Collected data entries
--- START ---
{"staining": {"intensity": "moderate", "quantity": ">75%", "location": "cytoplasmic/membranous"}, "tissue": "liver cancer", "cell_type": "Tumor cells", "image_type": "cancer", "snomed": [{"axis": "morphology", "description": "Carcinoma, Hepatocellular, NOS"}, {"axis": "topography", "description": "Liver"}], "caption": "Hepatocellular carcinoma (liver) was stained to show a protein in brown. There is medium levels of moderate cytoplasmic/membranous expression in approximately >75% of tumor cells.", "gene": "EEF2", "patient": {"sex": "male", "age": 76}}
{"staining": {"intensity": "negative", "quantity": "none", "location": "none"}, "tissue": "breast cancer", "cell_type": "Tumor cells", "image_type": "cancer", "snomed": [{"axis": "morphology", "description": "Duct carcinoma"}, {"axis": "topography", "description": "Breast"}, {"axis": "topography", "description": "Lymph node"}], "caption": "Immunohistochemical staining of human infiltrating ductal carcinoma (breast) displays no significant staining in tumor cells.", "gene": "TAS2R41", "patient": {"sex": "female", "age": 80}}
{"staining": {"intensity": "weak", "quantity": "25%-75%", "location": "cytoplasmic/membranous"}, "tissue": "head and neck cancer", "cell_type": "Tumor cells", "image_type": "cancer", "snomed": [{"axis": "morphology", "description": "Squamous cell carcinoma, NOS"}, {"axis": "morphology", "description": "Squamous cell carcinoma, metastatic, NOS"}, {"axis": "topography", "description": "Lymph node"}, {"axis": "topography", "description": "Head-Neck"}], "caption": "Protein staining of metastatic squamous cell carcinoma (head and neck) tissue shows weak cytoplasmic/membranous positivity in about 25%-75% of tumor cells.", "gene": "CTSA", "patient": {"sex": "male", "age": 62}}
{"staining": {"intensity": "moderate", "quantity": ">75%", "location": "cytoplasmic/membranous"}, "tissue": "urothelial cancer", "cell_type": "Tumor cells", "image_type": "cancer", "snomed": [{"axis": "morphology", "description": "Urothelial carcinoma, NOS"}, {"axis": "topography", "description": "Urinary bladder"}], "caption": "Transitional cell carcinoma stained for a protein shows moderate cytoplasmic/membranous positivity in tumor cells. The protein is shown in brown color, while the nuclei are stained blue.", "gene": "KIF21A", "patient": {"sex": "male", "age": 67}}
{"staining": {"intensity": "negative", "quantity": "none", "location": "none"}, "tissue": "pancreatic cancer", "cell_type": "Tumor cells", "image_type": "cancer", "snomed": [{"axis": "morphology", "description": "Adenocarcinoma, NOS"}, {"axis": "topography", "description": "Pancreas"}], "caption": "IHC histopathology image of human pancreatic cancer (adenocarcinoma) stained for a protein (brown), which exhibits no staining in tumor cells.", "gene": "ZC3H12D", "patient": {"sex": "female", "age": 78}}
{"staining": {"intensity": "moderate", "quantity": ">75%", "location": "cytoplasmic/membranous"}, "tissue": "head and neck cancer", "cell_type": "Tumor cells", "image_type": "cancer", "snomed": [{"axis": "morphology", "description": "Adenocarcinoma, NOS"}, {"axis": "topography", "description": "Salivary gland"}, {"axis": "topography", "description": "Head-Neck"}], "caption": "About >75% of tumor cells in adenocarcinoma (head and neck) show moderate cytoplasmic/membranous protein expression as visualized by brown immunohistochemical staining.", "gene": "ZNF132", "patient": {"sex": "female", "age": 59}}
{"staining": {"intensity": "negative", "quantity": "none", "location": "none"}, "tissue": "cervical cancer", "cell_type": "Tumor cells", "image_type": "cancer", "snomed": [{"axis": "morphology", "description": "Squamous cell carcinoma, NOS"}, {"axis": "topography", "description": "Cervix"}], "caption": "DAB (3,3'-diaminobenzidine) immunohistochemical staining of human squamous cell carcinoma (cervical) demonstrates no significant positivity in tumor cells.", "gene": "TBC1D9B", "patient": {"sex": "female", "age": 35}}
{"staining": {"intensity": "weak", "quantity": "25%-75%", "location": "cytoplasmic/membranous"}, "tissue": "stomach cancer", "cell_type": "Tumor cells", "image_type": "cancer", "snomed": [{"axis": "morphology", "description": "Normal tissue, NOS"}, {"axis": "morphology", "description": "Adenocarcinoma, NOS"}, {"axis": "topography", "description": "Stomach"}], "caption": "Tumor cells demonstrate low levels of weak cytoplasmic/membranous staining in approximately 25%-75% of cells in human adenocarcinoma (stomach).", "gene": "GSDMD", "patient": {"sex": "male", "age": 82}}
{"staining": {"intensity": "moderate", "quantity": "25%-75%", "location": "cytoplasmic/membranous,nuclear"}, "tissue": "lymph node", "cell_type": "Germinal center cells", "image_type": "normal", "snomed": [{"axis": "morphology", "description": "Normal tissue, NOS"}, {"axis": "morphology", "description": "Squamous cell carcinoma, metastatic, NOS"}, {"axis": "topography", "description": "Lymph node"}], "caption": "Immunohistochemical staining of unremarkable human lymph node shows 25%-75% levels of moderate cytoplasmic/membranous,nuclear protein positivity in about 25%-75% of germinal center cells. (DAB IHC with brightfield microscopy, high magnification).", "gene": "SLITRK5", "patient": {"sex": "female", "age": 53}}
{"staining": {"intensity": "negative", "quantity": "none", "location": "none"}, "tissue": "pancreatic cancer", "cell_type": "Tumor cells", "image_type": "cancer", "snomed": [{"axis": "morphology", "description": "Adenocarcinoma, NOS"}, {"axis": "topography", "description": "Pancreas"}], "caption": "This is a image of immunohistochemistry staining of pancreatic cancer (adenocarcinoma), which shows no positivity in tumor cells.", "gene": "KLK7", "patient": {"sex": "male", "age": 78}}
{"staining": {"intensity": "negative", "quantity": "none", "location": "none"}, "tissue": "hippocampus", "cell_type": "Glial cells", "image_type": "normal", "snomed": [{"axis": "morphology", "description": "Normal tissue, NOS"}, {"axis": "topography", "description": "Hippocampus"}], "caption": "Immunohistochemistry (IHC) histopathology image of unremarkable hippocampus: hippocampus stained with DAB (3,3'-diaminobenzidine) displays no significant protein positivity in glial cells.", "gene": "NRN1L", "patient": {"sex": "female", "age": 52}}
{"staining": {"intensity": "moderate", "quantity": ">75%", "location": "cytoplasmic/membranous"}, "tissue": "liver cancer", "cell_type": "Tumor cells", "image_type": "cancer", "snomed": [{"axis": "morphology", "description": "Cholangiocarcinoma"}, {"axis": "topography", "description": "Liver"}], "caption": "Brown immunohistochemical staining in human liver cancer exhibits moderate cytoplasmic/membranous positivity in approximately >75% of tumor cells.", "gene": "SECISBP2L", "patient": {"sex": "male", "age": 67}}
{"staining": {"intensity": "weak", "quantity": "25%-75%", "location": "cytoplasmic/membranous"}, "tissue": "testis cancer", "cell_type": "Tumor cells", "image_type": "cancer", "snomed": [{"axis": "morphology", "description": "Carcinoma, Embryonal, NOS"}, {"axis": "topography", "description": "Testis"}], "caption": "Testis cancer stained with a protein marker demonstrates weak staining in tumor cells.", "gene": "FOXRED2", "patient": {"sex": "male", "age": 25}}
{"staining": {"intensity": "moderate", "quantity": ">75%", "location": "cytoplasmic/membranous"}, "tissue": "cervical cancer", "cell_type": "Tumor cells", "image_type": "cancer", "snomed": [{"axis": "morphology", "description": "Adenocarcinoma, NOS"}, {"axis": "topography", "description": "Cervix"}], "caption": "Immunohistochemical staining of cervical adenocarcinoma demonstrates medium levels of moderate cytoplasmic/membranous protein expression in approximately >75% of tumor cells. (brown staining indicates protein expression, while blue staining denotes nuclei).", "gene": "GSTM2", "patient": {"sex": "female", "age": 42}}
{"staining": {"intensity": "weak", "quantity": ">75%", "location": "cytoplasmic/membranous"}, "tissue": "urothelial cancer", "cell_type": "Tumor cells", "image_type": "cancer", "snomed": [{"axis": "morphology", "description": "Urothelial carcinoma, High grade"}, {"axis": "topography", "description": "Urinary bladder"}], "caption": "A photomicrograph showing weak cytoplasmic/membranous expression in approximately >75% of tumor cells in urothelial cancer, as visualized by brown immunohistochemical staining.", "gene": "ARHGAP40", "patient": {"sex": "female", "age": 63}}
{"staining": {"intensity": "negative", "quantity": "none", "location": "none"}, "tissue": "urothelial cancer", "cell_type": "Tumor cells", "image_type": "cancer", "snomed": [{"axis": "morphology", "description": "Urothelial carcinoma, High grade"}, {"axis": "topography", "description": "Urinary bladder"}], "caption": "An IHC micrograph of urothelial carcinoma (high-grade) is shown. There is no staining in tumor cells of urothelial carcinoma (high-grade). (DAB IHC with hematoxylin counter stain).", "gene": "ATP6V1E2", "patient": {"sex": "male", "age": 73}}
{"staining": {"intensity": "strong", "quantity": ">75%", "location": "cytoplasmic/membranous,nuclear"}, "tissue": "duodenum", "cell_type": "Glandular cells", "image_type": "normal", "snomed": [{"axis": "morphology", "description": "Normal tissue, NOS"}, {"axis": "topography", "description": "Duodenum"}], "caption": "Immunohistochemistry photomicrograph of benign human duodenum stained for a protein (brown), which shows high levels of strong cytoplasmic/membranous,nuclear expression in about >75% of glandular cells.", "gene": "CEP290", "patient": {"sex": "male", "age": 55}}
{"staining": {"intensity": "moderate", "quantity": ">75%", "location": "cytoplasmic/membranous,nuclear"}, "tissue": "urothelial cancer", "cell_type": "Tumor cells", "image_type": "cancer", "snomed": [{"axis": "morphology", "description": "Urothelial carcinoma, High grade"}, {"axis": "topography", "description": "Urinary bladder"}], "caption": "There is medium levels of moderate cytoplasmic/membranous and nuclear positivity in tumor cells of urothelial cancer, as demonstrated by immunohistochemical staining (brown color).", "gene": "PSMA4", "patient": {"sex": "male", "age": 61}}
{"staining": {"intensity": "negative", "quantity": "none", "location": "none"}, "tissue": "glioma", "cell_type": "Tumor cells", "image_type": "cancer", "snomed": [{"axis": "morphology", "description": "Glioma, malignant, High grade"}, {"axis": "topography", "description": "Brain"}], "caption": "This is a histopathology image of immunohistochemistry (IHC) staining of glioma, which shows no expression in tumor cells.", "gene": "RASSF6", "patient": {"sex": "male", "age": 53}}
--- END ---
- _TASK INSTRUCTIONS_
Copy out each line carrying the string "cervical" from the data.

- _WRITTEN ANSWER_
{"staining": {"intensity": "negative", "quantity": "none", "location": "none"}, "tissue": "cervical cancer", "cell_type": "Tumor cells", "image_type": "cancer", "snomed": [{"axis": "morphology", "description": "Squamous cell carcinoma, NOS"}, {"axis": "topography", "description": "Cervix"}], "caption": "DAB (3,3'-diaminobenzidine) immunohistochemical staining of human squamous cell carcinoma (cervical) demonstrates no significant positivity in tumor cells.", "gene": "TBC1D9B", "patient": {"sex": "female", "age": 35}}
{"staining": {"intensity": "moderate", "quantity": ">75%", "location": "cytoplasmic/membranous"}, "tissue": "cervical cancer", "cell_type": "Tumor cells", "image_type": "cancer", "snomed": [{"axis": "morphology", "description": "Adenocarcinoma, NOS"}, {"axis": "topography", "description": "Cervix"}], "caption": "Immunohistochemical staining of cervical adenocarcinoma demonstrates medium levels of moderate cytoplasmic/membranous protein expression in approximately >75% of tumor cells. (brown staining indicates protein expression, while blue staining denotes nuclei).", "gene": "GSTM2", "patient": {"sex": "female", "age": 42}}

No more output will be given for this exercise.